Von Francis Hayes (born August 31, 1958) is an American former professional baseball player whose Major League Baseball (MLB) career spanned from 1981 to 1992 for the Cleveland Indians, Philadelphia Phillies, and California Angels. Hayes was acquired by the Phillies in a "five-for-one" trade with the Indians, in exchange for Manny Trillo, George Vukovich, Jay Baller, Jerry Willard, and Julio Franco.

Playing career

Hayes enjoyed his most successful seasons playing for the Phillies in the late 1980s. He finished 8th in NL MVP voting in 1986, when he led the National League (NL) in runs, doubles, and extra base hits. Hayes achieved an on-base average of .404 in 1987. In 1989, Hayes made his only appearance on the NL All-Star team, while posting a career-high OPS+ of (140).

On June 11, 1985, Hayes became the first player in MLB history to hit two home runs in the first inning of a baseball game. After leading off the game with a home run off Tom Gorman, Hayes hit a grand slam later that inning off Calvin Schiraldi. The Phillies beat the Mets 26-7, the most single-game runs scored by a major league team in over 40 years.

Hayes also hit two two-run home runs in a June 8, 1989, game against the Pittsburgh Pirates, at Veterans Stadium. It was in that game that, after the Pirates scored 10 runs in the top of the first inning, Pirate broadcaster Jim Rooker said on the air, "If we lose this game, I'll walk home." Hayes' two homers triggered a comeback, with the Phillies eventually winning the game 15-11. (After the season, Rooker kept his word, by conducting a charity walk from Philadelphia to Pittsburgh.)

Playing against the Cincinnati Reds on June 14, 1991, Hayes was hit by a pitch by Tom Browning, breaking Hayes’ arm. He returned to action on September 6, 1991, against the Houston Astros. Hayes was traded to the Angels in the off-season, but would later cite Browning's pitch as having ended his career, "I broke my arm when I was hit by a pitch from Tom Browning ... and I was finished. I tried to make a comeback (with California) in 1992, but it was no good."

An indie rock band named themselves after Hayes. Hayes was the inspiration for one of ESPN announcer Chris Berman's most famous "Bermanisms" — Von "Purple" Hayes — a nod to the Jimi Hendrix song "Purple Haze." He is mentioned both in an episode of the hit TV series "It's Always Sunny In Philadelphia" and "The Goldbergs".

Career statistics

Hayes played 555 games at right field, 401 games at first base, 398 games at center field, 207 games at left field and 23 games at third base.

**WHAT YOU NEED TO DO**
A. Copy word for word the part of the article on Von Hayes starting at "Von Francis Hayes" and ending at "OPS+ of (140).".
B. Does the article on Von Hayes support each of these statements? Answer yes or no for each, and quote the words that decide it. (i) Hayes led the National League in doubles in 1986. (ii) Hayes was named to the NL All-Star team in more than one season. (iii) The pitch that broke Hayes's arm was thrown by Calvin Schiraldi.
C. Continue the article on Von Hayes from where it ends.

**LISTED ENTRIES**
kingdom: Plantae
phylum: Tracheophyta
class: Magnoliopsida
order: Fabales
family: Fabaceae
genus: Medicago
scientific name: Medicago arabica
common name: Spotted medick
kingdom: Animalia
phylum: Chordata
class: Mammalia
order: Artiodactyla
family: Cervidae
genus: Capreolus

...

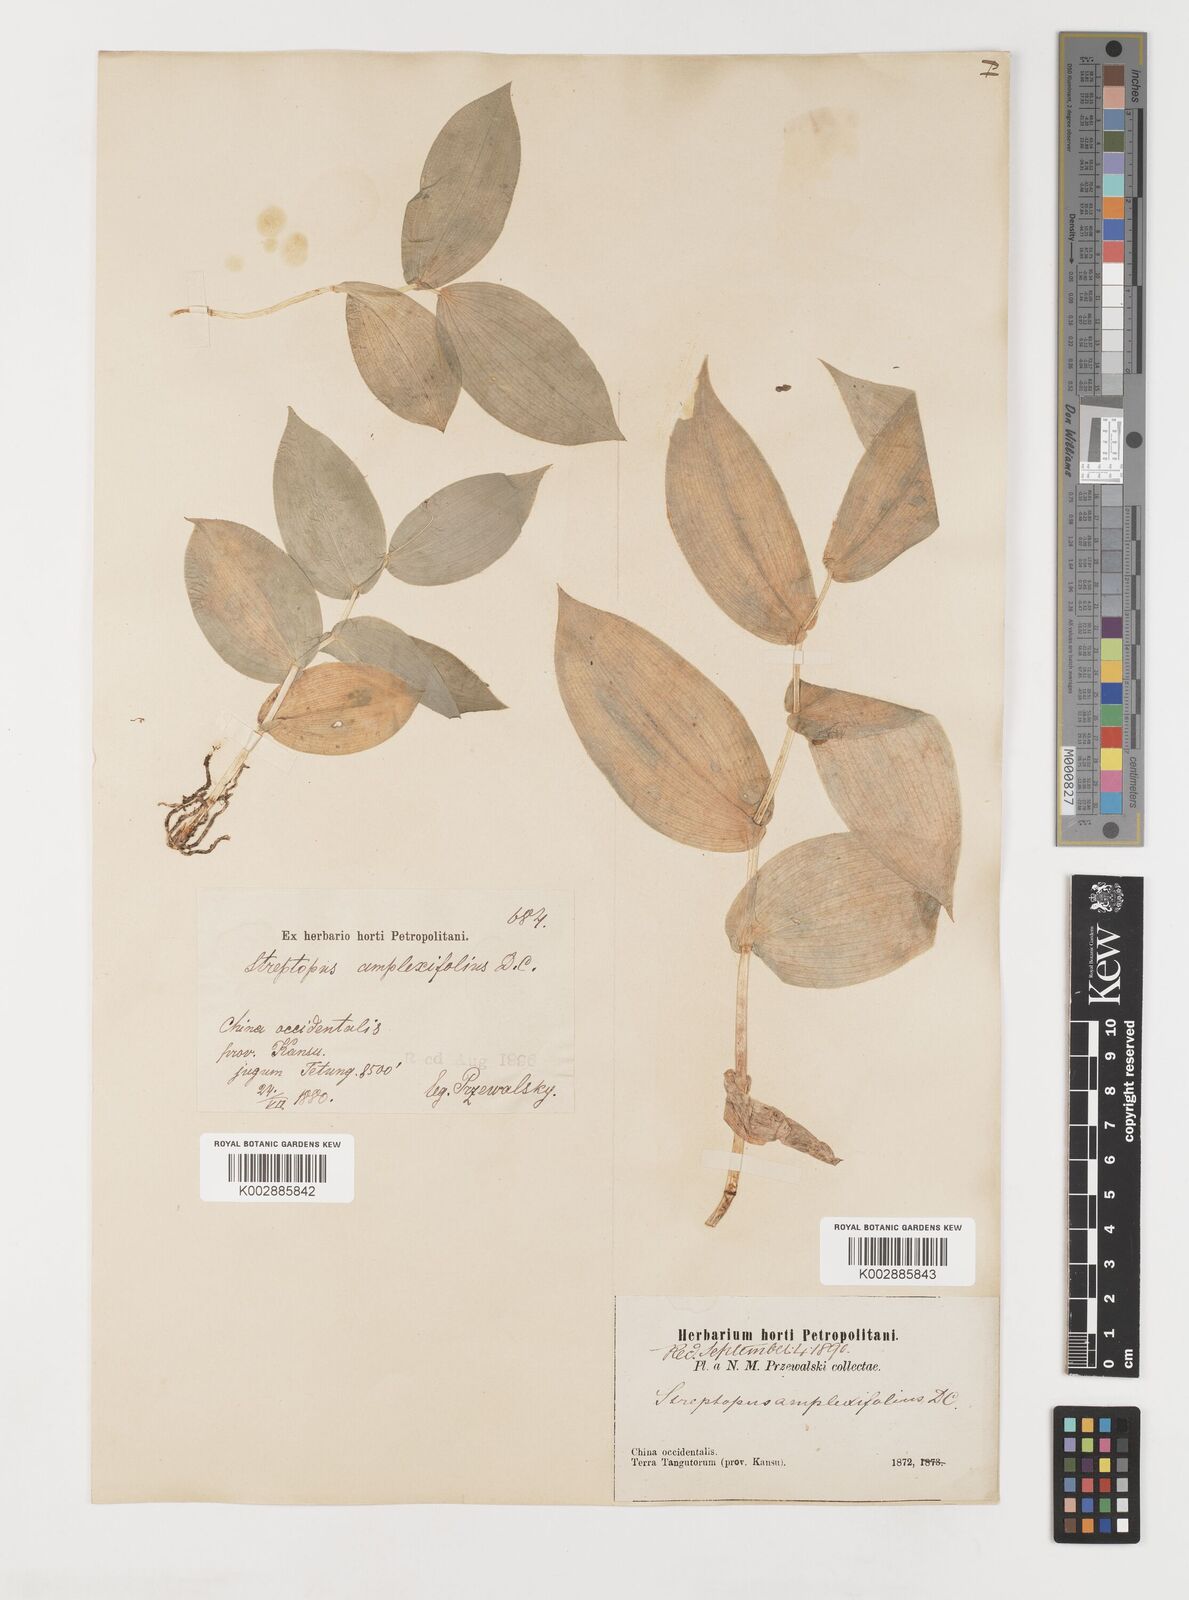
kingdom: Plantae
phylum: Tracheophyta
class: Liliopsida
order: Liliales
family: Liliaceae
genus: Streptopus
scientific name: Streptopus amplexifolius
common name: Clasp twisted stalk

**ANSWERS BY TASK**
A.
Von Francis Hayes (born August 31, 1958) is an American former professional baseball player whose Major League Baseball (MLB) career spanned from 1981 to 1992 for the Cleveland Indians, Philadelphia Phillies, and California Angels. Hayes was acquired by the Phillies in a "five-for-one" trade with the Indians, in exchange for Manny Trillo, George Vukovich, Jay Baller, Jerry Willard, and Julio Franco.

Playing career

Hayes enjoyed his most successful seasons playing for the Phillies in the late 1980s. He finished 8th in NL MVP voting in 1986, when he led the National League (NL) in runs, doubles, and extra base hits. Hayes achieved an on-base average of .404 in 1987. In 1989, Hayes made his only appearance on the NL All-Star team, while posting a career-high OPS+ of (140).

B.
(i) Yes: "he led the National League (NL) in runs, doubles, and extra base hits."
(ii) No: "In 1989, Hayes made his only appearance on the NL All-Star team"
(iii) No: "Hayes was hit by a pitch by Tom Browning, breaking Hayes’ arm."

C.
Managerial career

In November 2007, Hayes was named manager of the Lancaster Barnstormers of the Atlantic League of Professional Baseball. Hayes debuted with the South Central Pennsylvania-based franchise in the 2008 season. Hayes has also managed Minor League teams in South Bend, Modesto, and Midland, and was California League Manager of the Year in 2004 and Texas League Manager of the Year in 2005.

On Oct. 26, 2009, the Camden Riversharks of the Atlantic League of Professional Baseball announced they hired Hayes as their new manager.

He became the manager of the Alexandria Aces in United League Baseball in 2013. In 2015, he was named the manager of the Pericos de Puebla in the Mexican League, but after a slow start he was replaced early in the season by Matías Carrillo. In 2016, he became the manager of the Algodoneros de San Luis Rio Colorado in the Northern Mexican League, an affiliate of the Mexican League. In 2017, Hayes returned to the Pericos de Puebla as the manager. However, after a 26-28 start to the season, he was fired on June 3, 2017.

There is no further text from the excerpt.